When you express the gap in terms of a few facts and stats, it dawns on you just how long Fernando has been trying to achieve that elusive third title.
On 11 June 1995, Jean Alesi crossed the line at the Circuit Gilles Villeneuve to take his first – and amazingly only – grand prix victory. It was so long ago that his Ferrari had a V12, teams still carried their own numbers, and Michael Schumacher has only won one of his seven championships.
Even though the gap between Alesi’s win and Alonso’s second world championship is so long that Jacques Villeneuve’s entire 11-year F1 career fits in between it, it’s still a shorter time period than the one from the present day to Alonso’s last title.
New teams in F1 these days are a rarity, and it’s huge news if one changes ownership or folds completely. Yet in the 12 seasons since Alonso’s 2006 championship a massive 17 teams have appeared and disappeared (if you include name changes, anyway).
They are (deep breath!) Force India (2008-), Mercedes (2010-,) Haas (2016-), Renault (disappeared in 2011, returned in 2016), BMW-Sauber (2006-2009), Toyota (2002-2009), Spyker (2007), Brawn (2009), Honda (2006-2008), Super Aguri (2006-2008), Lotus (2010-2011), the other Lotus (2012-2015), Caterham (2012-2014), HRT (2010-2012), Virgin (2010-2011), Marussia (2012-2015), and Manor (2016).
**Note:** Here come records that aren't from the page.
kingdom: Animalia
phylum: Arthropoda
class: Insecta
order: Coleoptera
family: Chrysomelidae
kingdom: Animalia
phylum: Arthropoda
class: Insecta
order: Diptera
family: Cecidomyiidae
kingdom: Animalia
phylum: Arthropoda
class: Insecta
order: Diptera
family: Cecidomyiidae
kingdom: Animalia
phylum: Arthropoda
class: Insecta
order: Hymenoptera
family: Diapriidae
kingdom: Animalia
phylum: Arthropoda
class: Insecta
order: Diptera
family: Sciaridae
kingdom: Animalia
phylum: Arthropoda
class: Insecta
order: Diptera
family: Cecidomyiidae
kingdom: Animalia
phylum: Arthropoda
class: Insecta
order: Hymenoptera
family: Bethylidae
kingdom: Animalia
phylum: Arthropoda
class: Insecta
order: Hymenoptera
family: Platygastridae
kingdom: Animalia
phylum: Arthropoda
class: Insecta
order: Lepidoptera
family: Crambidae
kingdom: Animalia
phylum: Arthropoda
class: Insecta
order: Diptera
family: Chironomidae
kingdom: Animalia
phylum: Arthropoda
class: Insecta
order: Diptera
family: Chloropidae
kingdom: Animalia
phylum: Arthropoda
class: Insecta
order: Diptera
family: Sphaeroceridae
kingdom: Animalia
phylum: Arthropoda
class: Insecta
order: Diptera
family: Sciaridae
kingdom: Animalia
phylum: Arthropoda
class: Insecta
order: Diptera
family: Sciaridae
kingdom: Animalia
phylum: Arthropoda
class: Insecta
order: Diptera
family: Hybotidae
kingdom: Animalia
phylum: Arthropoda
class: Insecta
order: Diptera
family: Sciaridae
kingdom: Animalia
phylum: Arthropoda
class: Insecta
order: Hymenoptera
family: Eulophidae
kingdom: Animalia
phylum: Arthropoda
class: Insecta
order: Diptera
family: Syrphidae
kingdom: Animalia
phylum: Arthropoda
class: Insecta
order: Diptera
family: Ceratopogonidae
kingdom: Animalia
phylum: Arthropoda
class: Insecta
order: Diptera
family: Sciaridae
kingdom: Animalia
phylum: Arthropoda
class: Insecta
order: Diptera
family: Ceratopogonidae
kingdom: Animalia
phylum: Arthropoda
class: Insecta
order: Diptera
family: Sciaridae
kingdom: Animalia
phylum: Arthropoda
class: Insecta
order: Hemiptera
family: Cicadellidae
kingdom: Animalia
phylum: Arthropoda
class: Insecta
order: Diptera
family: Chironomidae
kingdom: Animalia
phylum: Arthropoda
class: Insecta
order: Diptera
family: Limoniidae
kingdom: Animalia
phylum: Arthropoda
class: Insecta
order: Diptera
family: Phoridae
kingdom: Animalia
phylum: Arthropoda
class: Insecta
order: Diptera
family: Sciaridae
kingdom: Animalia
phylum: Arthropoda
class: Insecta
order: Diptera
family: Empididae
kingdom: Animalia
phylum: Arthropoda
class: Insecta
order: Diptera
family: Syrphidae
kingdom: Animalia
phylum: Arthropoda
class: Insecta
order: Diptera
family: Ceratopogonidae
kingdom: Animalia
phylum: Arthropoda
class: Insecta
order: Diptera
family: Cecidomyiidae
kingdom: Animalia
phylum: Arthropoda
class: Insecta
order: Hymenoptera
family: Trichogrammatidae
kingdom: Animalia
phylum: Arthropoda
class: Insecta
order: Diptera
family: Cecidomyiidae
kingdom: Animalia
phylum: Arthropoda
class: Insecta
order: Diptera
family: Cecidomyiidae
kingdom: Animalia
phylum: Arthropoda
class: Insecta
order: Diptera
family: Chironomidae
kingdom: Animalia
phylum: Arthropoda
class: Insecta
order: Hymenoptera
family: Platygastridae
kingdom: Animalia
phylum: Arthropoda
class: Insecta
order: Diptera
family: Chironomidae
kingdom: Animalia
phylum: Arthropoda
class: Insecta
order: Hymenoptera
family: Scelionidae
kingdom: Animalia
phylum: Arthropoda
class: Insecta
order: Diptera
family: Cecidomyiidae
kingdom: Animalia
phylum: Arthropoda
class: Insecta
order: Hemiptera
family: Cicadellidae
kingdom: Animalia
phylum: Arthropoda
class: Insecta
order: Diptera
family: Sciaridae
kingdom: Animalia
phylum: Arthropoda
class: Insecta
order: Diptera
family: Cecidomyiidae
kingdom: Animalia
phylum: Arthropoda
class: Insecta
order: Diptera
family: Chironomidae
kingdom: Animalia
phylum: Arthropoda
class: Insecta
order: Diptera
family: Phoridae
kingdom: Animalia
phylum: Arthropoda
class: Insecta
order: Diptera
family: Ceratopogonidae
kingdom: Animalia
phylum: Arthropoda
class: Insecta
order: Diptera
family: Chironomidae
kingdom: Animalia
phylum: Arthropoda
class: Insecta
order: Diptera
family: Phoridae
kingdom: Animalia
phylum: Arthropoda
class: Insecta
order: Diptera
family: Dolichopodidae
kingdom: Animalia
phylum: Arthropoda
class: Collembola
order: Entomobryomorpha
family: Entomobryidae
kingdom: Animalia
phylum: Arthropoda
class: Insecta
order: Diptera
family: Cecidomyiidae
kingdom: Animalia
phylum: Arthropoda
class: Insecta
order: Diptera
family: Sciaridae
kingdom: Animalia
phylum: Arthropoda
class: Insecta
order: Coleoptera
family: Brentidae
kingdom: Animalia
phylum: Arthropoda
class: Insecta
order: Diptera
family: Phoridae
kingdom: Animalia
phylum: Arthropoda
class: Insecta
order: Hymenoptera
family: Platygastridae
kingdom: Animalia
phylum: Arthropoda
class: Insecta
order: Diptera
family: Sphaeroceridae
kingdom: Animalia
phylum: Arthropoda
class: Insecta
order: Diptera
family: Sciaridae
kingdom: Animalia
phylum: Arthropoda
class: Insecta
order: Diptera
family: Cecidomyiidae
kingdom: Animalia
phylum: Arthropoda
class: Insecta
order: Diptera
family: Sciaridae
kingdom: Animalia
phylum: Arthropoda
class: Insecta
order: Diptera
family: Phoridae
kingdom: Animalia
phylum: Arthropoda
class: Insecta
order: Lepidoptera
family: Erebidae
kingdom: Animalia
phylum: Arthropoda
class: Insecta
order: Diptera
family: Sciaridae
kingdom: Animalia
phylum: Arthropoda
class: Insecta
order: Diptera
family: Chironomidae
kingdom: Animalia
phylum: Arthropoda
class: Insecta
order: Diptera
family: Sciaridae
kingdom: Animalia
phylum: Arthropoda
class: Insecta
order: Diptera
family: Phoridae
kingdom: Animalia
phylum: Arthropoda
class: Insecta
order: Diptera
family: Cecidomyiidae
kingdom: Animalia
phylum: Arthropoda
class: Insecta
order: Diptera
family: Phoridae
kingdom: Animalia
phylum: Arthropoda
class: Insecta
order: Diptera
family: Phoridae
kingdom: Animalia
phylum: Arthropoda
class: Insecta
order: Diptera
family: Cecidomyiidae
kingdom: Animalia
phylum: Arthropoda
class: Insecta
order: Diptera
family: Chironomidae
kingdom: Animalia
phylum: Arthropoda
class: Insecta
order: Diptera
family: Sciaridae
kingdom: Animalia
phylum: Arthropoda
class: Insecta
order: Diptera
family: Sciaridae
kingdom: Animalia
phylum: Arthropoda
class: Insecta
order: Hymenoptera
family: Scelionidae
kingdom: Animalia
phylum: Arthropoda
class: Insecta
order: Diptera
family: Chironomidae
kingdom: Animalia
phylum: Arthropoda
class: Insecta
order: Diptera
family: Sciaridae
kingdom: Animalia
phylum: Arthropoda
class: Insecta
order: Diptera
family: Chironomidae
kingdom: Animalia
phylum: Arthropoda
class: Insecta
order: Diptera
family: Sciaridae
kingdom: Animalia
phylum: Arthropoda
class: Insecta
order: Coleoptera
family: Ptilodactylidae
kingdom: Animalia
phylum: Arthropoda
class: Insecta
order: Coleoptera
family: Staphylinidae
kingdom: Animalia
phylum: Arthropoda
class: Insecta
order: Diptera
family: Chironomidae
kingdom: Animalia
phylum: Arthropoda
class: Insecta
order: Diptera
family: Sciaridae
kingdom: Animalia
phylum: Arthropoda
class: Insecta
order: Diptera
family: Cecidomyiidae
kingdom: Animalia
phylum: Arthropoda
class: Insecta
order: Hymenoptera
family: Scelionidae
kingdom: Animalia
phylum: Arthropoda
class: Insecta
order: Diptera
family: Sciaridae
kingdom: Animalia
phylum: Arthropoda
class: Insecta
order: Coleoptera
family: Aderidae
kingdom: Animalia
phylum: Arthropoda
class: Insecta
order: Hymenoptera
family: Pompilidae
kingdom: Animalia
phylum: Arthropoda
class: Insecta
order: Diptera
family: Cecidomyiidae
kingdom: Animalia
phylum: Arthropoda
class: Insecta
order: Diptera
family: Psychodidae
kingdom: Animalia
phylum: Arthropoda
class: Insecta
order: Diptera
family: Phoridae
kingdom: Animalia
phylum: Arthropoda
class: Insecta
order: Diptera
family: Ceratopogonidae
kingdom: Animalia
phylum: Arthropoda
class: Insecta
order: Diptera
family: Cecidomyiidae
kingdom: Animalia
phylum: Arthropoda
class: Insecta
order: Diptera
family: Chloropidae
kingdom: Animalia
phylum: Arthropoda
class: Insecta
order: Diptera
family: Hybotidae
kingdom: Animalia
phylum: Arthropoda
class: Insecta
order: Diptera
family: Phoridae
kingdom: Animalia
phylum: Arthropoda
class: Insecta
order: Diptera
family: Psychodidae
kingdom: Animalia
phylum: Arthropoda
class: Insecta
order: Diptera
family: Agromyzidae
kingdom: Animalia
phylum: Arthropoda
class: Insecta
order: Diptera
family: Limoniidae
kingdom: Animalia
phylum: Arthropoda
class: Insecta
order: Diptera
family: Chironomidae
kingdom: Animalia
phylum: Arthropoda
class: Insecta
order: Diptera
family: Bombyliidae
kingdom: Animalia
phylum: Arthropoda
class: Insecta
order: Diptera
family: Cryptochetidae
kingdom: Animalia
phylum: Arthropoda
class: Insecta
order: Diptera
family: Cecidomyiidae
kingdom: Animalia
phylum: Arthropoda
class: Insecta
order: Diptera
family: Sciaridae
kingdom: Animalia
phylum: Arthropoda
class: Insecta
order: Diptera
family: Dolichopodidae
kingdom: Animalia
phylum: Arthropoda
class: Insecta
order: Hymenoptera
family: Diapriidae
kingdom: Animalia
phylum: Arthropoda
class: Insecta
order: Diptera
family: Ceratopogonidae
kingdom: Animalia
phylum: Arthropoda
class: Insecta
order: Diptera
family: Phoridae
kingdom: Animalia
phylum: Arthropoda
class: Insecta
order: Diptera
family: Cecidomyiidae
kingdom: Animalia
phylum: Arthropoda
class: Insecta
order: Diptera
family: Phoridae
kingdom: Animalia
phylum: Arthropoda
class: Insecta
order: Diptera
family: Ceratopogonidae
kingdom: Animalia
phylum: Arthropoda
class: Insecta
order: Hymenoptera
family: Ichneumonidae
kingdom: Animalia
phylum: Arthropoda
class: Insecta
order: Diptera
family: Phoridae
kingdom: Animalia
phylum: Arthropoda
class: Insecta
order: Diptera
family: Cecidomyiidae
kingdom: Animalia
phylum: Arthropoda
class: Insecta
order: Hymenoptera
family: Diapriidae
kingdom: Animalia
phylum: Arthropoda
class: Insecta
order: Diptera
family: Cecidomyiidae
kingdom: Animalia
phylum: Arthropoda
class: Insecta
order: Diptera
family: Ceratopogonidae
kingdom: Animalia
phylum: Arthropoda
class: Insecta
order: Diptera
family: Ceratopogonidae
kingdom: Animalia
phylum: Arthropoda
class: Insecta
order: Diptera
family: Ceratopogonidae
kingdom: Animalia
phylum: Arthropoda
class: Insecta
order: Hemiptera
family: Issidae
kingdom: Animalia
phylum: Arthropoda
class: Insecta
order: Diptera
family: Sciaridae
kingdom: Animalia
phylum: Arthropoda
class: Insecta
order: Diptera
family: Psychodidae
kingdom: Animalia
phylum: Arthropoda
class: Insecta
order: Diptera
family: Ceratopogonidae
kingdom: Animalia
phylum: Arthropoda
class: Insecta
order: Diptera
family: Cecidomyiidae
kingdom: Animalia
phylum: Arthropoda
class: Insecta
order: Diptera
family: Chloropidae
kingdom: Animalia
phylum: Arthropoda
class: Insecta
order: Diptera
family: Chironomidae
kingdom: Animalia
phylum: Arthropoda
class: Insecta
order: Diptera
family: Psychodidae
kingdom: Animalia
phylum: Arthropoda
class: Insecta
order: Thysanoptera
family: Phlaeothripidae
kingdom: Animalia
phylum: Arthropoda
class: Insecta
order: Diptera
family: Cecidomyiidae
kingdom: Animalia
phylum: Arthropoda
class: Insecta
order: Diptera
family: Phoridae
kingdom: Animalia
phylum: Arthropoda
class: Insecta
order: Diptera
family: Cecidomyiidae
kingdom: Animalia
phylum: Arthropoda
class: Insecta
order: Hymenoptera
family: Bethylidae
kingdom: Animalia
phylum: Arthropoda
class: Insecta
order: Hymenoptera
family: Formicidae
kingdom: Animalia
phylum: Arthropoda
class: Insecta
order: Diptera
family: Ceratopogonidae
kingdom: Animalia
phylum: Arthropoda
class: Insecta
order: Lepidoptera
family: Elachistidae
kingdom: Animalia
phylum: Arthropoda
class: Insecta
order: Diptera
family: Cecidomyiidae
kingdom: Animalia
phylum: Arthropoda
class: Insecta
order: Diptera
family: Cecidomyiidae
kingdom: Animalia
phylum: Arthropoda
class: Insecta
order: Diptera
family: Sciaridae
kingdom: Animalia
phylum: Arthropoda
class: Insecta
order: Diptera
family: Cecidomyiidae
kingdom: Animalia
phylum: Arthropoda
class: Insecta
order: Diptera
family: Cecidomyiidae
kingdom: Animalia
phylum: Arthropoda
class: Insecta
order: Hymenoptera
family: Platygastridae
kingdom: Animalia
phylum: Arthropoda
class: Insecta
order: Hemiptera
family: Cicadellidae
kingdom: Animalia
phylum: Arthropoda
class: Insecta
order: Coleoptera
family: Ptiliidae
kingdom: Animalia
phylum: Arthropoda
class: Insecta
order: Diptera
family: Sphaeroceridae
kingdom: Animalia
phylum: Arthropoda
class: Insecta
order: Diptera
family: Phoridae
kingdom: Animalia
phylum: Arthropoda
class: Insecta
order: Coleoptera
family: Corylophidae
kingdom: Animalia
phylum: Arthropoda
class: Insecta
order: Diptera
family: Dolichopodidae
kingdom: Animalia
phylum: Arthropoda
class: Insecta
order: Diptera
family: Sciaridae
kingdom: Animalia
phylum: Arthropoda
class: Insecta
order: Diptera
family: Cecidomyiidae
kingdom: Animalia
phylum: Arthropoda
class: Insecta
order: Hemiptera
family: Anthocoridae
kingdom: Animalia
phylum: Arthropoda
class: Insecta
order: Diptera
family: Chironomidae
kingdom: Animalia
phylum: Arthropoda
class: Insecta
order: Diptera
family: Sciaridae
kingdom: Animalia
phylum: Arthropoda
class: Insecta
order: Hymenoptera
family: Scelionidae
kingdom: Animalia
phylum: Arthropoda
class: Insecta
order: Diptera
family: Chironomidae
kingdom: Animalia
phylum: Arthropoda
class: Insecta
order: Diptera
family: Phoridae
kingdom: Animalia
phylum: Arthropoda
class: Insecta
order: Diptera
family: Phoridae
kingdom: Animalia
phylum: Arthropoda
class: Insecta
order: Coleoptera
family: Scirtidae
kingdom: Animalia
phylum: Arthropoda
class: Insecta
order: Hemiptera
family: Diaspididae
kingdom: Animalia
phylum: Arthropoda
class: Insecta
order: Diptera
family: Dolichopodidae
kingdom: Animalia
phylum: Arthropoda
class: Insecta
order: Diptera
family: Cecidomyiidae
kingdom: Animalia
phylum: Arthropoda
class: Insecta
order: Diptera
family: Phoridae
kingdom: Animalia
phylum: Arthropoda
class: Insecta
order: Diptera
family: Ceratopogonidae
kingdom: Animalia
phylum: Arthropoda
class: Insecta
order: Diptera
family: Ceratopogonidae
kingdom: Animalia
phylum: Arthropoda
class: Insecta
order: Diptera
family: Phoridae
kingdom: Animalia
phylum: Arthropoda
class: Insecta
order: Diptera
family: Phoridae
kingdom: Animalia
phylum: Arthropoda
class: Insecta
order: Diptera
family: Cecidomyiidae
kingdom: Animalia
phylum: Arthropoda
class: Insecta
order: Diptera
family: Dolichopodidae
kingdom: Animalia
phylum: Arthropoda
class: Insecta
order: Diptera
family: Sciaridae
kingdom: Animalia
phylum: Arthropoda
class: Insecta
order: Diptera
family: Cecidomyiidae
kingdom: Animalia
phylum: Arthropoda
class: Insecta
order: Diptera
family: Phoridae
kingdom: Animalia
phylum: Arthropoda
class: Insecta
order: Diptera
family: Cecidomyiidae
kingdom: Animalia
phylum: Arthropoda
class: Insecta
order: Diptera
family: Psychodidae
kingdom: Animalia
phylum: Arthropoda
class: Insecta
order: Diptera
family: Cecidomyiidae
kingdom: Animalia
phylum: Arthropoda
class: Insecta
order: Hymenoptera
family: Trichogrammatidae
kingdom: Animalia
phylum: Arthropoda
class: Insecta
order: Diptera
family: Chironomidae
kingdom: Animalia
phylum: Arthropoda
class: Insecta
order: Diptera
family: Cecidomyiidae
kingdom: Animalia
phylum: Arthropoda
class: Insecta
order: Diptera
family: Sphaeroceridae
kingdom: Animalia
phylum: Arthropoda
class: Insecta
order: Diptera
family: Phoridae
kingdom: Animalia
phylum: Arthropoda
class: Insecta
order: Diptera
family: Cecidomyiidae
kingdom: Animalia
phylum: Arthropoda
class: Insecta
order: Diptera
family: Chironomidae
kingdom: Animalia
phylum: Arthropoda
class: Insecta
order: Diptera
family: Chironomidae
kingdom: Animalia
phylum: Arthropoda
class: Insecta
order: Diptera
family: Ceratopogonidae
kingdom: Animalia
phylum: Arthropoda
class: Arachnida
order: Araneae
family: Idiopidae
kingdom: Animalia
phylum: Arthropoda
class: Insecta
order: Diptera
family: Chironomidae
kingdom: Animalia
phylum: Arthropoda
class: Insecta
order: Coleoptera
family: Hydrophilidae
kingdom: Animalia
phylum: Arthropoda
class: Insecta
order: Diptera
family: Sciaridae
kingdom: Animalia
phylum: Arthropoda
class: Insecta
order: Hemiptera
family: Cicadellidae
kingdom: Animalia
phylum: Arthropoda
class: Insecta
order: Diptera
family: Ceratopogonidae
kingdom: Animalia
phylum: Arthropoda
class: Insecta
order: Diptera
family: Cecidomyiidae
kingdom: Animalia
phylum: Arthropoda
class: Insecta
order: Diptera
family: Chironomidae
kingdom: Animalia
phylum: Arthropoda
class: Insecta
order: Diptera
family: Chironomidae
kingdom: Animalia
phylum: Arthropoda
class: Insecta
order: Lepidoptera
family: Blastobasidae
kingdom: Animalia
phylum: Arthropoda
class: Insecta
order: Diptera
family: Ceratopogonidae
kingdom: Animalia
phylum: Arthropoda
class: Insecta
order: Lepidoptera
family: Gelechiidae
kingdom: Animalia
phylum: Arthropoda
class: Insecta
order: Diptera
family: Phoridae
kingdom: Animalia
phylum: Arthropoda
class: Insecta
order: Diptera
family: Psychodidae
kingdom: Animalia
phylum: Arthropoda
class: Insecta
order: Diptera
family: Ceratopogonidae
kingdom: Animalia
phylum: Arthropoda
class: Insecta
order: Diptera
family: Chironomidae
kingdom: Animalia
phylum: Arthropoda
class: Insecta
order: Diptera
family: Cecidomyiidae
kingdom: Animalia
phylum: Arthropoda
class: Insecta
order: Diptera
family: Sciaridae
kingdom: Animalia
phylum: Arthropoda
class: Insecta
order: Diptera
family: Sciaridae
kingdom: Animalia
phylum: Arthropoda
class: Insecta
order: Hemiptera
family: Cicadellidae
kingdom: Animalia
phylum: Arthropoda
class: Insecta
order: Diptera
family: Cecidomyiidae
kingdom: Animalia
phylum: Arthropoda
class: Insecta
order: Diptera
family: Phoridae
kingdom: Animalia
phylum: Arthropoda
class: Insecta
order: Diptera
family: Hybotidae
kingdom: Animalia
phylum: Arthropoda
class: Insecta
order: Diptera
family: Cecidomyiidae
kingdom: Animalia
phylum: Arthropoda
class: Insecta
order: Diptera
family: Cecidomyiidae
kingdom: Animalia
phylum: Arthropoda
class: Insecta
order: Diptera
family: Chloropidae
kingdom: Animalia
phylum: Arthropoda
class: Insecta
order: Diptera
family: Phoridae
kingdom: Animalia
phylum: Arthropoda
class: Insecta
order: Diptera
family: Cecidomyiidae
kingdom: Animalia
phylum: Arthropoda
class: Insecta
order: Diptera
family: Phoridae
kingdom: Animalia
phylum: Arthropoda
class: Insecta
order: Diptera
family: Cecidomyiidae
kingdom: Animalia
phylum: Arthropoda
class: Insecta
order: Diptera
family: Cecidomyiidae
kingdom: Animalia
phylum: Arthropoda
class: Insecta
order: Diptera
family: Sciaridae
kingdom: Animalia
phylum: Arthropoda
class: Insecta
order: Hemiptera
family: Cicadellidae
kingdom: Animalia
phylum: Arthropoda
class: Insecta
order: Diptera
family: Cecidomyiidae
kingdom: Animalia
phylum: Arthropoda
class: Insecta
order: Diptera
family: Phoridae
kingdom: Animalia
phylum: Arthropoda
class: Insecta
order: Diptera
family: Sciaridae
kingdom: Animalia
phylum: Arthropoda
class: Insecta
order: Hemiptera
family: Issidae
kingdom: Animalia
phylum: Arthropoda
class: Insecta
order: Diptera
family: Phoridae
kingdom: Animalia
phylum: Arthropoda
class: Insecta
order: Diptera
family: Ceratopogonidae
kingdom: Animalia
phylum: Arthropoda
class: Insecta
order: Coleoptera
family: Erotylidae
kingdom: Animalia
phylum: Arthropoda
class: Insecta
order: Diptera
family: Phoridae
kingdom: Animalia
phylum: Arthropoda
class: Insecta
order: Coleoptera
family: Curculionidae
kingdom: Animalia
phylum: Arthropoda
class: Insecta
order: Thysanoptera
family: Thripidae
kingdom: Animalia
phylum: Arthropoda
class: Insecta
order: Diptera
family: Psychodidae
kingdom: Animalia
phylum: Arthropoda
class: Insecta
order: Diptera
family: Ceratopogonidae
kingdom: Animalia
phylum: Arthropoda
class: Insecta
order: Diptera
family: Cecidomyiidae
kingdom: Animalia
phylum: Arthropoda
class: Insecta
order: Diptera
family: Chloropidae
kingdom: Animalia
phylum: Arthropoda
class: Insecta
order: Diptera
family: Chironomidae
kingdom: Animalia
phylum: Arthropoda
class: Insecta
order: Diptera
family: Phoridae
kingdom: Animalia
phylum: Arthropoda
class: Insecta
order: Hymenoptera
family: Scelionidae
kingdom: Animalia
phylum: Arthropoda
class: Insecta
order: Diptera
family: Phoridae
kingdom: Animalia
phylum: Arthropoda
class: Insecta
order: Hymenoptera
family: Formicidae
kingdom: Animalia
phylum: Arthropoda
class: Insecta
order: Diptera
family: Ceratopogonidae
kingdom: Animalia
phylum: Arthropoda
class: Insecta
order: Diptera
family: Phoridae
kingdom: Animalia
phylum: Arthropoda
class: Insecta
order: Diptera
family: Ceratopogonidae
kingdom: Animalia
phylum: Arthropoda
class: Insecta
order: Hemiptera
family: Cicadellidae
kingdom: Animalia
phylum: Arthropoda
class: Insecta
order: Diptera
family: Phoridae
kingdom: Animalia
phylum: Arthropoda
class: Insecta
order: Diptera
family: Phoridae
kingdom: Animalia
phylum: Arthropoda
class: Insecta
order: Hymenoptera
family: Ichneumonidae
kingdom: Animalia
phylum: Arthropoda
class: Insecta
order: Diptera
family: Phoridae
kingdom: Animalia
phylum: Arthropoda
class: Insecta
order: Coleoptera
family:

Of the 18 circuits on the 2006 F1 calendar, a third of them aren’t a part of it anymore. 2006 was the last year F1 visited Imola, Indianapolis dropped off the calendar in 2007, Magny-Cours in 2008, and Istanbul Park in 2011. The Nurburgring hasn’t hosted a race since 2013, and 2017 saw the last Malaysian Grand Prix at Sepang.
New circuits that have been added in that time include Abu Dhabi, COTA, Singapore, Sochi, Paul Ricard, and the return of the Austrian GP at the Red Bull Ring. Three tracks have also come and gone – the Valencia street circuit, and the South Korean and Indian grands prix.
Add all of these together and you could pretty much make an entire season out of the calendar changes in the last 12 seasons alone!
Yup, of the 20 drivers on the grid today, Kimi is the only one who was also on the grid for the final race of 2006 in Brazil – well, apart from the few minutes where he was having a shit. If Robert Kubica makes a race return this year then he’ll count too, but right now, it’s just Kimi.
Alonso’s second championship is closer to the birth of any driver born after February 1995 than it is to today. That means that Max Verstappen, Esteban Ocon, Lance Stroll, Pierre Gasly, Charles Leclerc and Sergey Sirotkin have all lived over half of their lives in the time since Fernando’s last title – although this says as much about the current age of F1 drivers as it does about Alonso’s situation, though.
With rules and regulations changing and evolving pretty much every year, it’s perhaps not surprising to hear that there have been a lot of them in the last 12 years. But when you put them all together you really realise just how different the F1 of 2018 is to the F1 of 2006 was – and how much it’s changed in between.
Michelin left as a tyre supplier at the end of 2006, Bridgestone did the job for a few years, grooved tyres turn back into full slicks, and then Pirelli took over the job of providing teams with rubber. Aerodynamics were slashed in 2009, then beefed up again in 2017. Testing was reduced, refuelling was banned, DRS was introduced, and KERS became a thing. Power went from 2.4-litre naturally aspirated V8s to 1.6-litre turbocharged V6 hybrids. The points system changed, car weight has gone up from 595kg to 734kg and the Halo has been introduced.
Assuming Alonso does the rest of the races this season, he’ll have 312 grand prix starts under his belt, 224 of which will have taken place since his last championship. 224 race is a helluva lot – so many, in fact, that the career of every other F1 driver would fit into that gap, apart from 10.
Those 10 drivers are Rubens Barrichello (322 starts), Michael Schumacher (306), Jenson Button (306), Kimi Raikkonen (292 at the end of 2018), Felipe Massa (269), Riccardo Patrese (256), Jarno Trulli (252), David Coulthard (246), Giancarlo Fisichella (229), and Lewis Hamilton (229 at the end of 2018). Every single other driver to have started a grand prix could have made their debut at the 2007 Australian Grand Prix and got their entire career out of the way by the end of the 2018 season.